TRECHO APRESENTADO:
Sem saber se está de partida ou chegada, um homem tenta resolver os problemas de seu desgastado casamento, quando um suposto amante de sua esposa surge reivindicando o lugar de chefe da família. Marcada por desejos frustrados e dificuldade de comunicação, a relação entre os três se complica ainda mais com a chegada de uma excêntrica mulher que diz não saber ao certo quem é. Juntos, os quatro personagens se reconhecem e se estranham na mesma medida, empreendendo uma luta contra a solidão e a falta de lógica do universo em que vivem. Para não dizer que é simples assim, a trama se passa em um aeroporto que poderia muito bem ser a casa deles, ou também qualquer lugar. Mais que isso, a trama não tem destino certo: a plateia é quem decide o final. Com ingressos a R$ 10 para estudantes e terceira idade e R$ 20 para o público em geral, o espetáculo acontece no Teatro do Sesc, neste domingo às 20h.

Entrevista com a diretora Tainah Dadda

Segundo - O elogiado texto do autor latino Jorge Diaz é um dos pontos fortes do espetáculo. De que ele fala e como isso é trabalhado pelo elenco?

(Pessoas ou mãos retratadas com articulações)

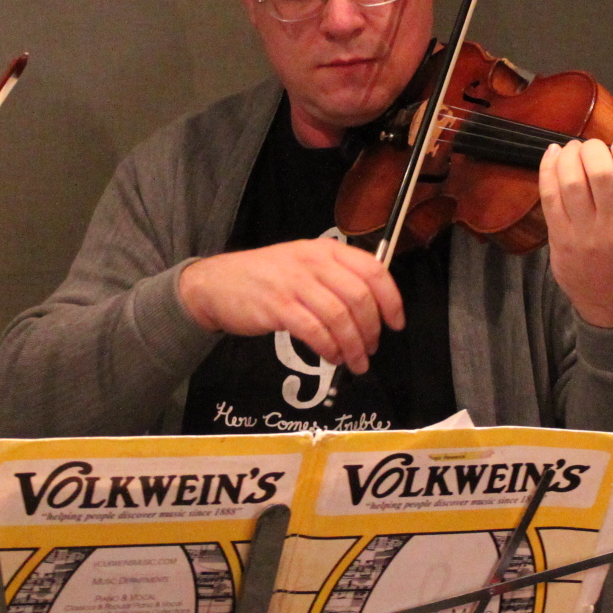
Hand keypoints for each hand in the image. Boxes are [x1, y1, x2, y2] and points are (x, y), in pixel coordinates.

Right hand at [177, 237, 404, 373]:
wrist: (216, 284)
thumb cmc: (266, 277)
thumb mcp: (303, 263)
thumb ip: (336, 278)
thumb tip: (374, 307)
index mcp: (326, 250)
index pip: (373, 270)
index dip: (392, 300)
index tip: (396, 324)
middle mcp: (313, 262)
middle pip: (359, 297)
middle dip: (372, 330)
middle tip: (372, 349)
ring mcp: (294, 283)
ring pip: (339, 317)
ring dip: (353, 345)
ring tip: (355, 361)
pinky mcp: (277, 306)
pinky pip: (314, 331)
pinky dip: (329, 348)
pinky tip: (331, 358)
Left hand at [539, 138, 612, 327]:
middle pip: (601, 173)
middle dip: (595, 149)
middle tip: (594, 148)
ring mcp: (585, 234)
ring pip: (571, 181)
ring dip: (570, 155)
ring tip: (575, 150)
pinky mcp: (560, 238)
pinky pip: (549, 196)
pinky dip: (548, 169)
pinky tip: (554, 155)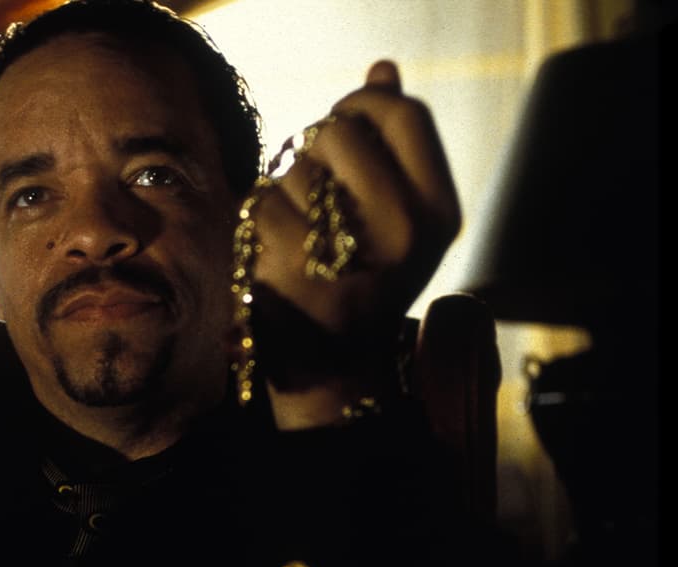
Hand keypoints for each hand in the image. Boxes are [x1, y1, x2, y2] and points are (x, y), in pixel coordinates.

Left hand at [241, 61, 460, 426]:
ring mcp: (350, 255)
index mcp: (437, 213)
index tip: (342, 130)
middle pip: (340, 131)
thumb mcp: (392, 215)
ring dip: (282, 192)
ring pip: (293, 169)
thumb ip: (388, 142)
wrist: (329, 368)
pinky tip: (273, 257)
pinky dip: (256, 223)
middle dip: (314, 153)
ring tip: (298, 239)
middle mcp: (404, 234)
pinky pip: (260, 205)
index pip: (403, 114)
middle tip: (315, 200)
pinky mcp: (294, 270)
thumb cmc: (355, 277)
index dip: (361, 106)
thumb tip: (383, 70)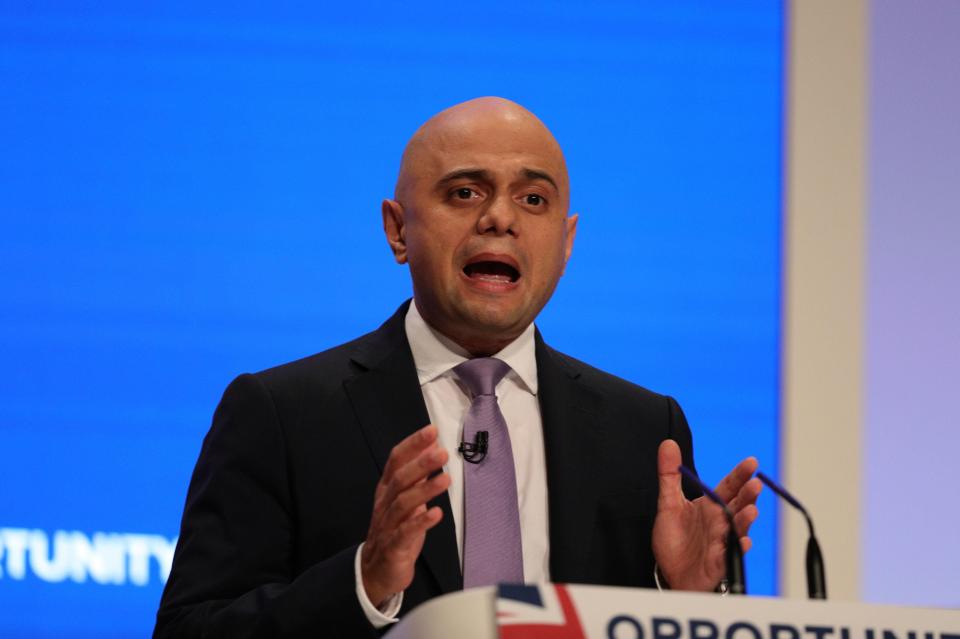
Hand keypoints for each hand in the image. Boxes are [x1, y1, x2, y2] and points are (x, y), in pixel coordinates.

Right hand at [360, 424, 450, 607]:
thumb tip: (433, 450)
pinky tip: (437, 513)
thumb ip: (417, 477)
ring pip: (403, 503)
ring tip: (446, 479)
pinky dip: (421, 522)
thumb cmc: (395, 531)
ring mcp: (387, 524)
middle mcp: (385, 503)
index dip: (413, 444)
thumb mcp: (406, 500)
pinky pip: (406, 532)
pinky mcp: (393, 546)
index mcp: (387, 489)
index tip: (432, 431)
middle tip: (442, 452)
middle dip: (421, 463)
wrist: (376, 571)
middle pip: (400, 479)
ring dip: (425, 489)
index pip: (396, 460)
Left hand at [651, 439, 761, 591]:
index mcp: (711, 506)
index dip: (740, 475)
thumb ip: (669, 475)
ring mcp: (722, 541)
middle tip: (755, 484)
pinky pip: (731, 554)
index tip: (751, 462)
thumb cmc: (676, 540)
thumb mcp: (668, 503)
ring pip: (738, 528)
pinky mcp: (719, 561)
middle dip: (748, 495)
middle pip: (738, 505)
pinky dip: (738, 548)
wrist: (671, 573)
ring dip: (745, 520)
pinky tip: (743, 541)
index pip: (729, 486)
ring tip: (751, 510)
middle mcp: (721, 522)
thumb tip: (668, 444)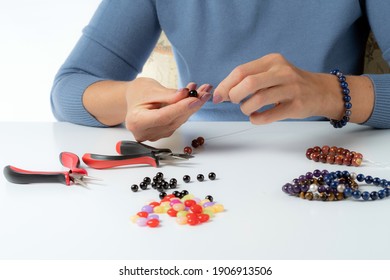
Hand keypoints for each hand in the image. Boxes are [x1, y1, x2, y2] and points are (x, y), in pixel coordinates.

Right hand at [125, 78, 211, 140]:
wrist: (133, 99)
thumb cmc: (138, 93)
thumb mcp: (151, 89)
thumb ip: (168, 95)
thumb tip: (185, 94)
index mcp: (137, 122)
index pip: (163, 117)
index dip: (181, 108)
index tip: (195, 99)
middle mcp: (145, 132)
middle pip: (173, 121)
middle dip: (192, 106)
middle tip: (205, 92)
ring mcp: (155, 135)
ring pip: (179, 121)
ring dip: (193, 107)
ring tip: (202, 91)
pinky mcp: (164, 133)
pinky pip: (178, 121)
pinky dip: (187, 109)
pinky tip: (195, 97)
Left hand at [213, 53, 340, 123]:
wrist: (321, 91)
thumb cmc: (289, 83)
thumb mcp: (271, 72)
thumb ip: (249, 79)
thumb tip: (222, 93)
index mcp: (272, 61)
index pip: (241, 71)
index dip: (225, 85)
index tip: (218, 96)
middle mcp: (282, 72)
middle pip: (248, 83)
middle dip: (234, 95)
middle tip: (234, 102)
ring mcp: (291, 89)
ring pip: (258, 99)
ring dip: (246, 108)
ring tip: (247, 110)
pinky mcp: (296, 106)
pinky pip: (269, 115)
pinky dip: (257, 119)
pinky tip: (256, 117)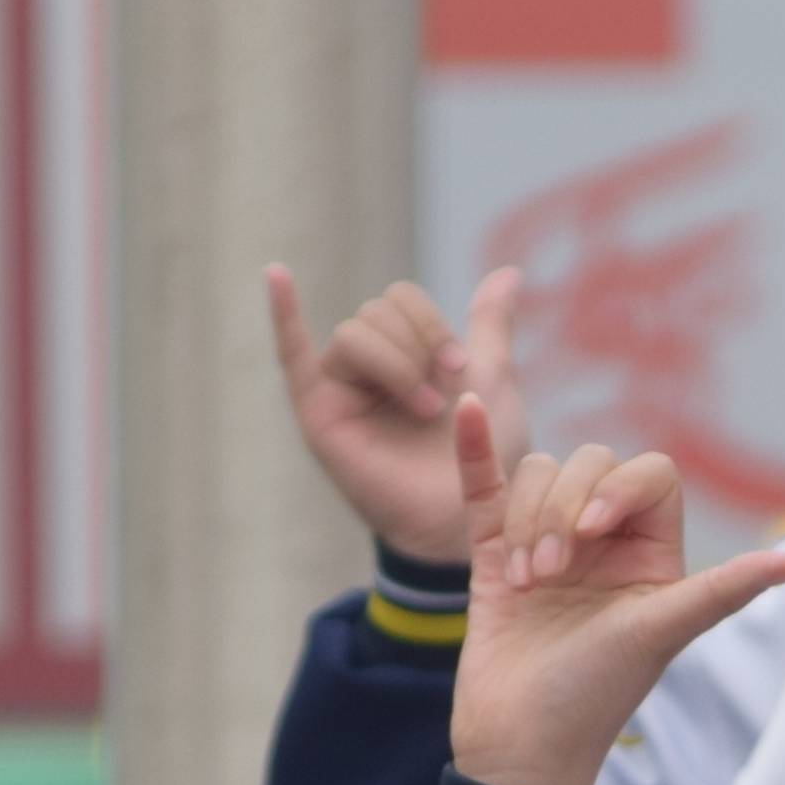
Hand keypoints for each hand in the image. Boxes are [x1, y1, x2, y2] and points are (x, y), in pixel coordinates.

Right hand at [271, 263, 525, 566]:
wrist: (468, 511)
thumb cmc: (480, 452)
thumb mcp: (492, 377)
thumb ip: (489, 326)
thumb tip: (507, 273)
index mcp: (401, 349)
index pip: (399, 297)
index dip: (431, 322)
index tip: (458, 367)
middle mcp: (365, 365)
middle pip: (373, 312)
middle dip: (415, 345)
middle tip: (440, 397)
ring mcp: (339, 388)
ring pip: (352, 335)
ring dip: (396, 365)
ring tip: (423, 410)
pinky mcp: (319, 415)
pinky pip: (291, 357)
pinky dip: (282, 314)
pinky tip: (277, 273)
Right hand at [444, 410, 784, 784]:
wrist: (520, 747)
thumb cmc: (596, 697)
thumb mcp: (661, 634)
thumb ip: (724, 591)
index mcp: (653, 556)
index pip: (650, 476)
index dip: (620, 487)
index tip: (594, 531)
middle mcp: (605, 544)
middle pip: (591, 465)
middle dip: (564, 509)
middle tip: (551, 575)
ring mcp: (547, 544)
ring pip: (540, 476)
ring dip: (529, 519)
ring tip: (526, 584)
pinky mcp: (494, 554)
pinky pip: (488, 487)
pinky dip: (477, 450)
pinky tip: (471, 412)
==
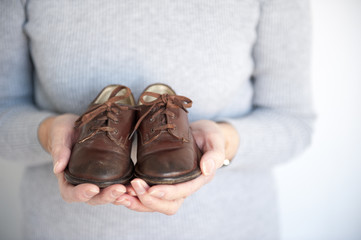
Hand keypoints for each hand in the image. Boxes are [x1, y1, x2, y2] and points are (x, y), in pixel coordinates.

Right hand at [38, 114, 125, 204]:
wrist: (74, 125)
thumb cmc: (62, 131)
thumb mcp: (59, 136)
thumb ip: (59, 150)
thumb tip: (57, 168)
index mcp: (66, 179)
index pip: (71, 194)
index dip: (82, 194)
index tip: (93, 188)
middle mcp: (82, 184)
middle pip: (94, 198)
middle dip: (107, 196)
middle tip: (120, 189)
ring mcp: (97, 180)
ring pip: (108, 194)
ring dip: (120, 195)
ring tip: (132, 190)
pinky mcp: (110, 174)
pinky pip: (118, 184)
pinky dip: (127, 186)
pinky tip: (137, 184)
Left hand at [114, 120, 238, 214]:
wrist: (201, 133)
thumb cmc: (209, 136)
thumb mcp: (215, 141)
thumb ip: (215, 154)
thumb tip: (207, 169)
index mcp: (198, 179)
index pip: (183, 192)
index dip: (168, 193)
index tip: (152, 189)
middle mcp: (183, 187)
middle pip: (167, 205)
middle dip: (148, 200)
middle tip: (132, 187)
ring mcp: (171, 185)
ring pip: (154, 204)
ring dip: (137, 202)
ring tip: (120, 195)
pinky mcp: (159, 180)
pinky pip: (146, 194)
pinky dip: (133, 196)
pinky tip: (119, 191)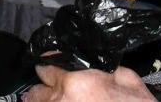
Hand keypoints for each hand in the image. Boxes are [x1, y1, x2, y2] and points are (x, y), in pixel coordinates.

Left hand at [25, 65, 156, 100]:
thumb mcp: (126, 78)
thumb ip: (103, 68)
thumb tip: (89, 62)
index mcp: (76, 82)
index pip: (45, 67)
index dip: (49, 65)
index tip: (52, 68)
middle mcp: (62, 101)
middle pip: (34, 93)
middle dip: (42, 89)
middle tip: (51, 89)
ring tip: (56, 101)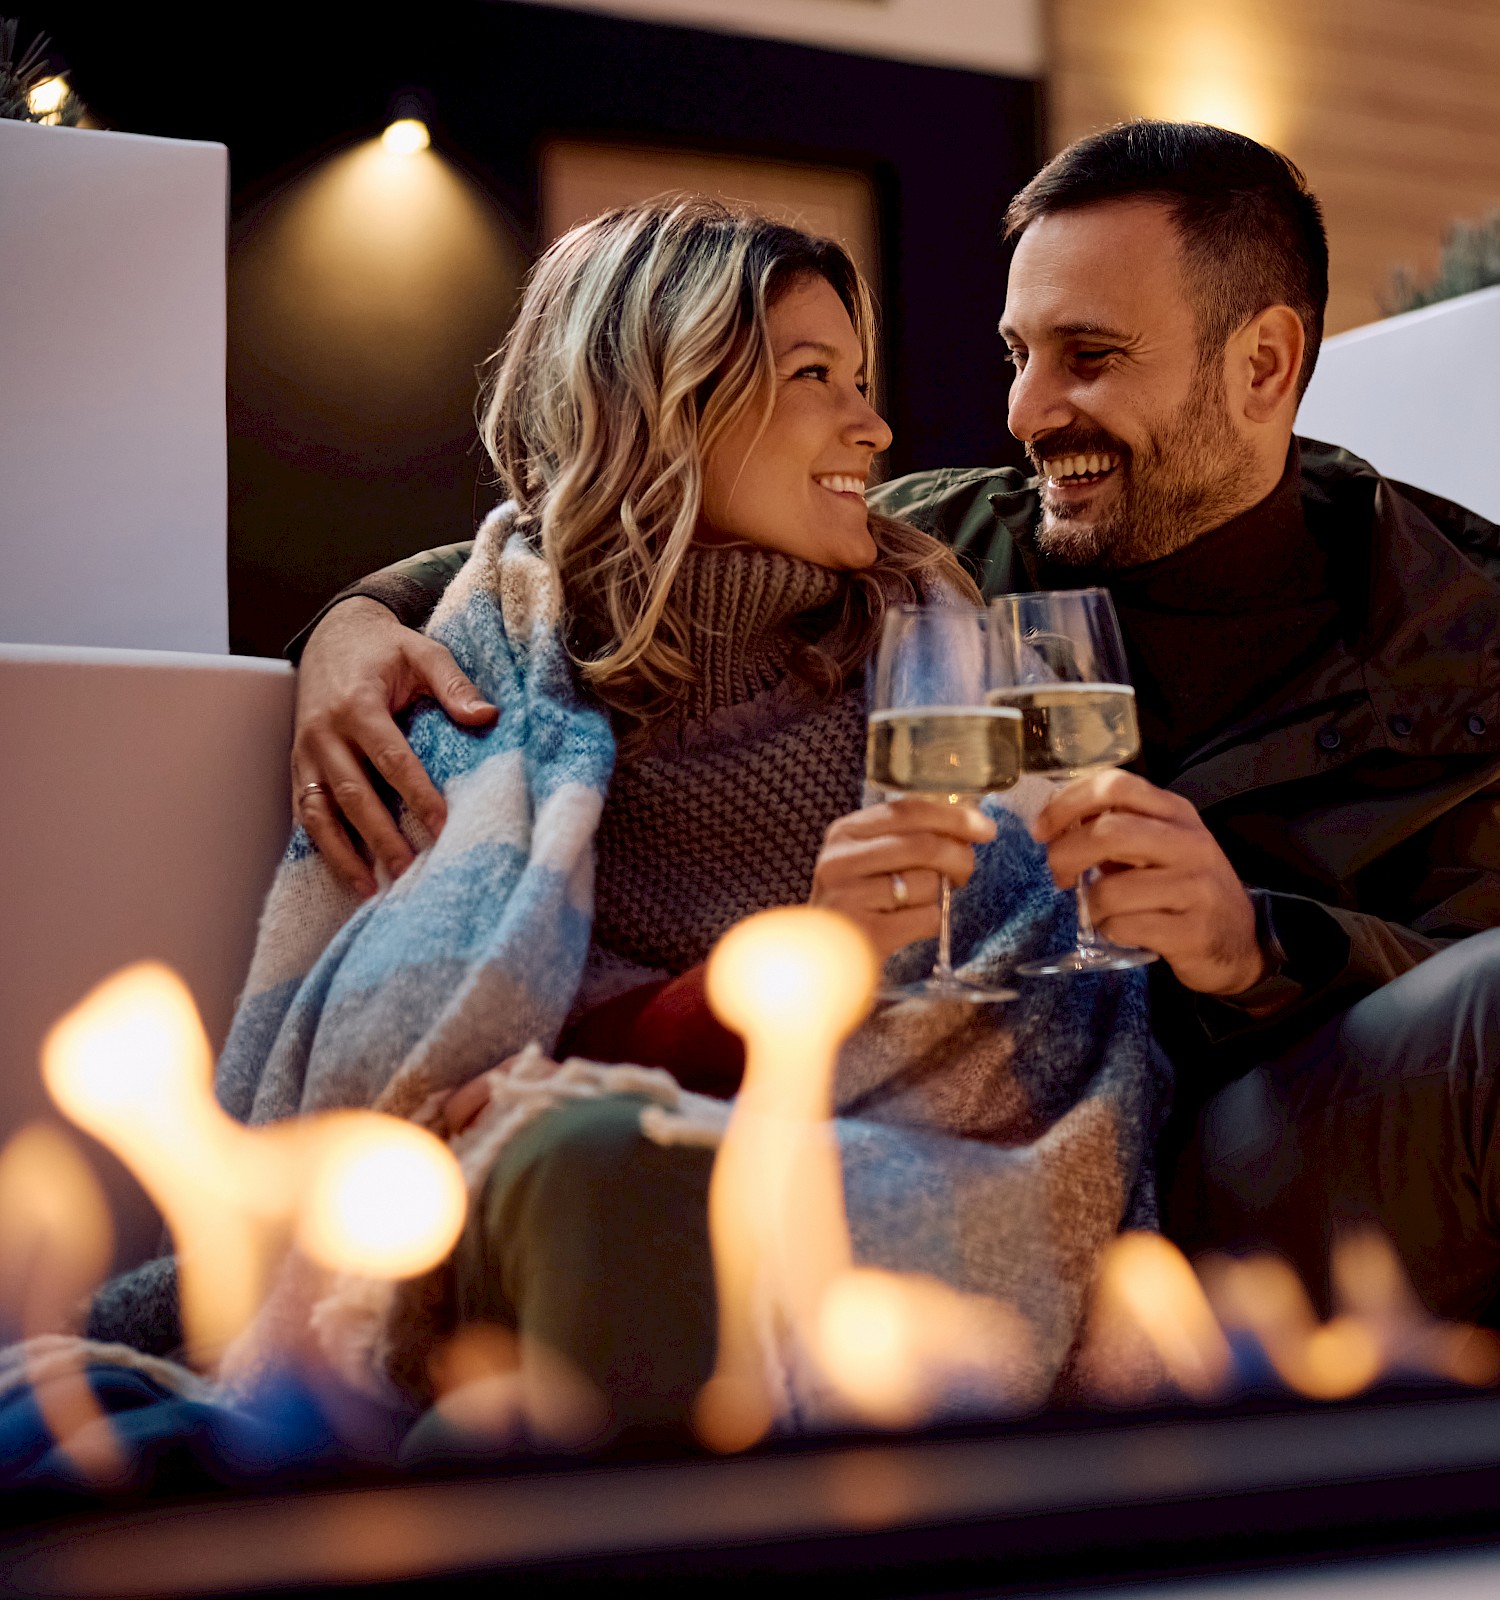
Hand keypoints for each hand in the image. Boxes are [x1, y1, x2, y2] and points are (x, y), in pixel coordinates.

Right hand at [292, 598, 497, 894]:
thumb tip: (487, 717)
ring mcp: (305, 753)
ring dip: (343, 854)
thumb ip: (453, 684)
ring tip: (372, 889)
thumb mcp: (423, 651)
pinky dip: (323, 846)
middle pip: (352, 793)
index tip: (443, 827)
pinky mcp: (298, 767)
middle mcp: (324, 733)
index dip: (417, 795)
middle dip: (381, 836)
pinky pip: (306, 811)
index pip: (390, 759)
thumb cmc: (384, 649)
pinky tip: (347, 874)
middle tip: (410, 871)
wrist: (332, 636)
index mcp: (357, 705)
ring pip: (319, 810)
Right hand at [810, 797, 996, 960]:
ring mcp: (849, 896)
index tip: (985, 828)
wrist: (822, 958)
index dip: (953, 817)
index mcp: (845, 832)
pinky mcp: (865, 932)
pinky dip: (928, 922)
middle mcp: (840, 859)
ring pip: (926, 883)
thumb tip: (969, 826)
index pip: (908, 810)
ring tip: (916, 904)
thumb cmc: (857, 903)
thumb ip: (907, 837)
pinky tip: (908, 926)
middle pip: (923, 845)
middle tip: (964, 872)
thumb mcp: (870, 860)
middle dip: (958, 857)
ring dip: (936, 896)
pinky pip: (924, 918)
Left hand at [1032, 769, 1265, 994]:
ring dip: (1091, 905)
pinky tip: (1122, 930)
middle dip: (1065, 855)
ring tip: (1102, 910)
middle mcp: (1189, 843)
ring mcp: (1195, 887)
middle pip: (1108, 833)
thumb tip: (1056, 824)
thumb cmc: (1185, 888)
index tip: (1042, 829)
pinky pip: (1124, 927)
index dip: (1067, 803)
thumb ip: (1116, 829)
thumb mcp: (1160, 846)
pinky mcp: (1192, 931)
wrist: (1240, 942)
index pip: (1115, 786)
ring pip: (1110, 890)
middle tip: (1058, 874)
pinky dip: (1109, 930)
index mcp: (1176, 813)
---
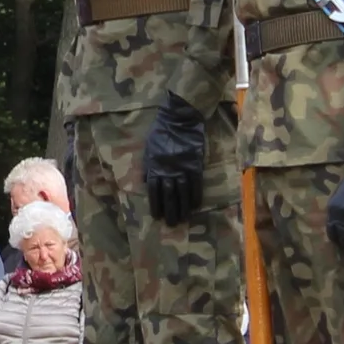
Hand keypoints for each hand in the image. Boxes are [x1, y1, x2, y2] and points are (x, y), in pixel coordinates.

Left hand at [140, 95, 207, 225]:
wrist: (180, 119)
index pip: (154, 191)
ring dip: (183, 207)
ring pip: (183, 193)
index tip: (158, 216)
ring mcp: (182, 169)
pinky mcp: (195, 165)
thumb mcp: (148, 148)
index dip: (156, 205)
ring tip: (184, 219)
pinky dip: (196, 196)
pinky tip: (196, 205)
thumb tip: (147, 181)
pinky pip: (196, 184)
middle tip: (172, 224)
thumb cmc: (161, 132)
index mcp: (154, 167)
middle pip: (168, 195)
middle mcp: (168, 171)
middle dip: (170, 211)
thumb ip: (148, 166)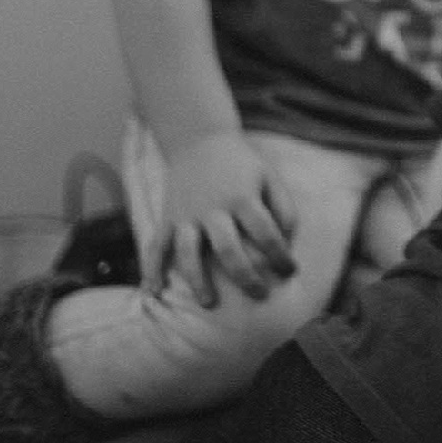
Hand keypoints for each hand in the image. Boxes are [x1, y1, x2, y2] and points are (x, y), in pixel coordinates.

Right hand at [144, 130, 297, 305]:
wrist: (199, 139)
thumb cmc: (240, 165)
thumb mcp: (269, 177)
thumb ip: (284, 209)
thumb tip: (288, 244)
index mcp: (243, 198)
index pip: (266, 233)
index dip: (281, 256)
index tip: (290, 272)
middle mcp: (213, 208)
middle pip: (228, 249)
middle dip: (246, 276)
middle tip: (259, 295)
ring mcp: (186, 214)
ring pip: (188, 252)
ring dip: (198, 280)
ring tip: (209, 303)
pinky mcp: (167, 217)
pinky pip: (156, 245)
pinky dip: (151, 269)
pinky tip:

O QUE SE PEDE:
Responda com base no trecho apresentado:
(a) Em que lugar se passa a trama do espetáculo?
(b) Qual é o preço do ingresso para o público em geral?
(c) Segundo a pergunta da entrevista, quem é o autor da peça?

RESPOSTA ESCRITA:
(a) Em um aeroporto.
(b) R$ 20.
(c) O autor latino Jorge Diaz.